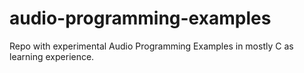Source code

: # audio-programming-examples
Repo with experimental Audio Programming Examples in mostly C as learning experience.
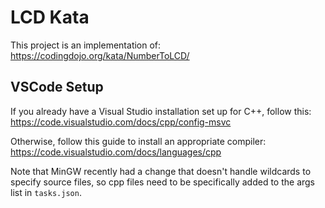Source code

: # LCD Kata

This project is an implementation of:
https://codingdojo.org/kata/NumberToLCD/


## VSCode Setup

If you already have a Visual Studio installation set up for C++, follow this:
https://code.visualstudio.com/docs/cpp/config-msvc

Otherwise, follow this guide to install an appropriate compiler:
https://code.visualstudio.com/docs/languages/cpp

Note that MinGW recently had a change that doesn't handle wildcards to specify source files, so cpp files need to be specifically added to the args list in `tasks.json`.
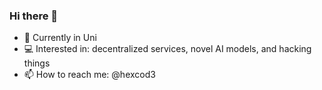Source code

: ### Hi there 🤘

<!--
**nderimx/nderimx** is a ✨ _special_ ✨ repository because its `README.md` (this file) appears on your GitHub profile.
-->

- 🎒 Currently in Uni
- 💻 Interested in: decentralized services, novel AI models, and hacking things
- 📫 How to reach me: @hexcod3

<!--
- 🌱 Currently learning more on hacking Windows, Solaris, OSX, and Cisco IOS
- 👯 I’m looking to collaborate on bug bounty hunting
- 🔭 I’m currently working on ...
- 🤔 I’m looking for help with ...
- 💬 Ask me about ...
- 😄 Pronouns: ...
- ⚡ Fun fact: ...
-->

********

Scan the listing above for the word "looking" and copy every line that holds it.

--- ANSWER SPACE ---
- 👯 I’m looking to collaborate on bug bounty hunting
- 🤔 I’m looking for help with ...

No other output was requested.